The funeral itself, unfortunately, was really, really boring.  An endless stream of people spoke in language that I didn’t understand, and from my position at the fringe of the crowd, I couldn’t see anything, anyway.  I felt obligated to stay, however, so I went back to examining my arms and my fingers. 

I never noticed how truly white my skin was before.  Really, it looked strange in the sunlight.  “No wonder people stare,” I thought.  My hair, too, seemed strange.  Some strands are so light that they are nearly translucent.  Again, I wondered if I should be wearing some sort of head covering.  My hair wasn’t even up.  How strange I must look, with my limp, pale, dead rabbit hair and my long, skinny, white fingers.  No wonder I didn’t have any friends.  By Mozambican standards, I am a monstrosity. 
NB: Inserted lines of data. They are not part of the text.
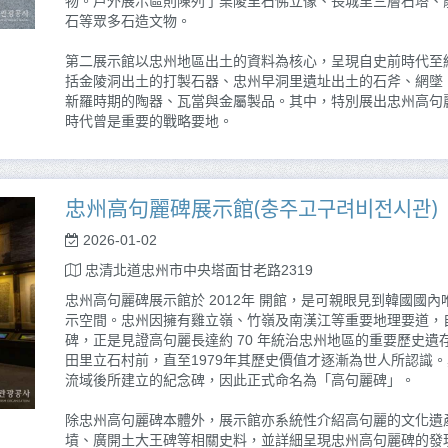
物。戶外展示區則陳列了栗陵里石佛立像、長城里三層石塔、
石等眾多石造文物。
第二展示館以忠州地區出土的資料為核心，呈現自史前時代至
括金陵洞出土的打製石器、忠州早洞里遺址出土的石斧、網墜
新羅時期的陶器、瓦當與金屬製品。其中，特別展出忠州高句
時代曾是重要的戰略要地。
忠州高句麗碑展示館(충주고구려비전시관)
2026-01-02
忠清北道忠州市中央塔面甘老路2319
忠州高句麗碑展示館於 2012年 開館，是可親眼見到韓國國
示空間。忠州因擁有雞立嶺、竹嶺及南漢江等重要地理要道，
碑，正是見證高句麗長達約 70 年統治忠州地區的重要歷史
田里立石村前，直至1979年其歷史價值才逐漸為世人所認識
流域後所建立的紀念碑，因此正式命名為「高句麗碑」。
除忠州高句麗碑本體外，展示館亦系統性介紹高句麗的文化遺
墳、廣開土大王碑等相關史料，並詳細呈現忠州高句麗碑的發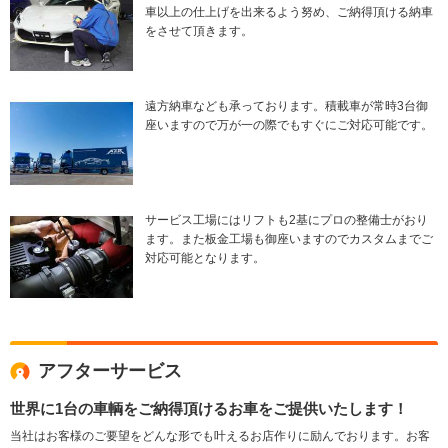
車以上の仕上げを出来るよう努め、ご納得頂ける納車
をさせて頂きます。
遠方納車なども承っております。積載車が常時3台御
座いますので万が一の際でもすぐにご対応可能です。
サービス工場にはリフトも2基にプロの整備士がおり
ます。また板金工場も御座いますのでカスタムまでご
対応可能となります。
アフターサービス
世界に1台の車輌をご納得頂けるお車をご提供いたします！
当社はお客様のご要望をどんな形でも叶えるお店作りに励んでおります。お客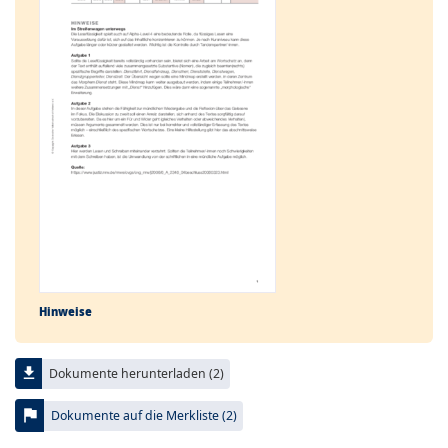
Hinweise
file_download
Dokumente herunterladen (2)
flag
Dokumente auf die Merkliste (2)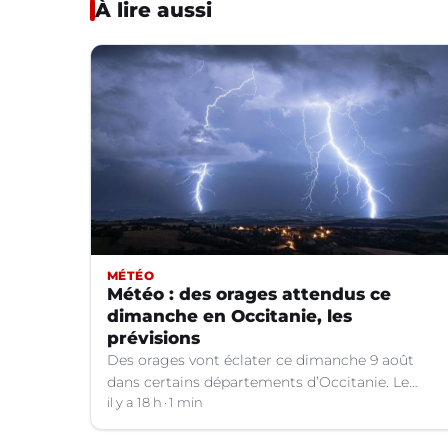
À lire aussi
MÉTÉO
Météo : des orages attendus ce
dimanche en Occitanie, les
prévisions
Des orages vont éclater ce dimanche 9 août
dans certains départements d’Occitanie. Le
bulletin météo.
il y a 18 h
1 min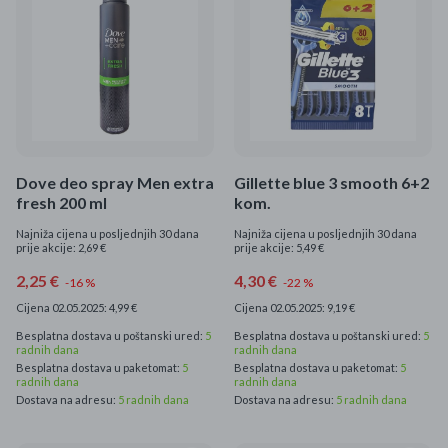
Mame i bebe
Igračke
DOM
Kućanski aparati
Dove deo spray Men extra
Gillette blue 3 smooth 6+2
fresh 200 ml
kom.
Specijalne kategorije
Najniža cijena u posljednjih 30 dana
Najniža cijena u posljednjih 30 dana
prije akcije: 2,69 €
prije akcije: 5,49 €
Čišćenje zaliha
2,25 €
4,30 €
-16 %
-22 %
Kišobrani akcija
Cijena 02.05.2025: 4,99 €
Cijena 02.05.2025: 9,19 €
Besplatna dostava u poštanski ured:
5
Besplatna dostava u poštanski ured:
5
radnih dana
Ograničena cijena
radnih dana
Besplatna dostava u paketomat:
5
Besplatna dostava u paketomat:
5
radnih dana
radnih dana
Najpopularniji proizvodi
Dostava na adresu:
5 radnih dana
Dostava na adresu:
5 radnih dana
Roba s greškom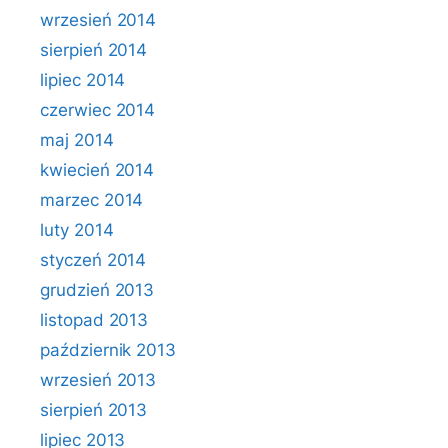
wrzesień 2014
sierpień 2014
lipiec 2014
czerwiec 2014
maj 2014
kwiecień 2014
marzec 2014
luty 2014
styczeń 2014
grudzień 2013
listopad 2013
październik 2013
wrzesień 2013
sierpień 2013
lipiec 2013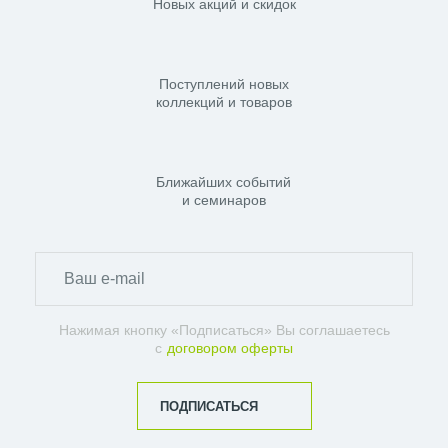
Новых акций и скидок
Поступлений новых
коллекций и товаров
Ближайших событий
и семинаров
Нажимая кнопку «Подписаться» Вы соглашаетесь
с
договором оферты
ПОДПИСАТЬСЯ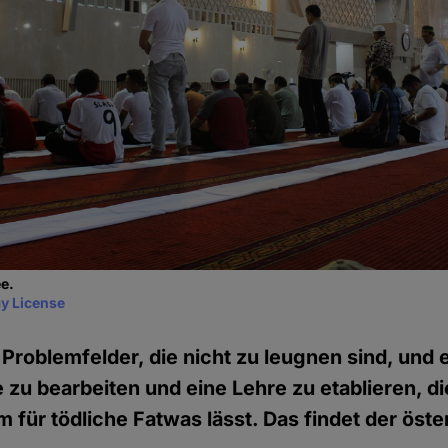
ee.
y License
 Problemfelder, die nicht zu leugnen sind, und e
 zu bearbeiten und eine Lehre zu etablieren, di
m für tödliche Fatwas lässt. Das findet der öst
Some women were beginning to wail again, and throw themselves noisily to the ground.  I simply was not interested in this, and I was not buying it.  The women who were wailing were in the back of the crowd, for one thing, not in the front, where most intimate friends and family were standing.    I decided that I preferred the American way of mourning.  It seems more quiet and dignified.  From what I have seen, at least.  I am not very well-versed in the ways of death and mourning, in any culture. 

Finally, after two hours at the grave site (two hours!  I had now memorized the pattern of freckles on both arms), the crowd began to move.  For the first time all day, someone spoke to me.

“Vamos embora,” she said.  “We go away.”

The women exited first, pouring around the graves and funneling out the brick-and-barbed-wire entrance to the little cemetery.  For the second time, I was struck by the presence of the encroaching trees and vegetation.  We were standing in neither forested land nor actual grassland, but in sparse, scrubby vegetation that seemed to be rolling over the graveyard like an army or wave.  It would only be a few days before grass was growing on the newest mound of dirt. 

I waited for Dan at the edge of the graveyard.  Hundreds of people passed, if not thousands.  Nobody greeted me (perhaps it was not appropriate at that time), but, to their credit, only one person muttered, “A’zungu.”  White person. 

Sometimes, I am tempted to correct people in their own language.  “A’zungu is plural,” I want to say.  “Can’t you see that I am only one?  You should say M’zungu, it is more appropriate.”

I didn’t say anything, though.  I just stared straight ahead, waiting for Dan.  Once reunited, he squeezed his hand in mine.  It was a long, quiet walk back to town. 

Unfortunately, and here is the worst part--  I don’t think that was our last Mozambican funeral. 

1 comment:

  1. Thank you for sharing that experience. Marcos was a kind man and a constant source of smiles and laughter. Also, don't worry about Chewas addressing you in plural, its their way of showing respect.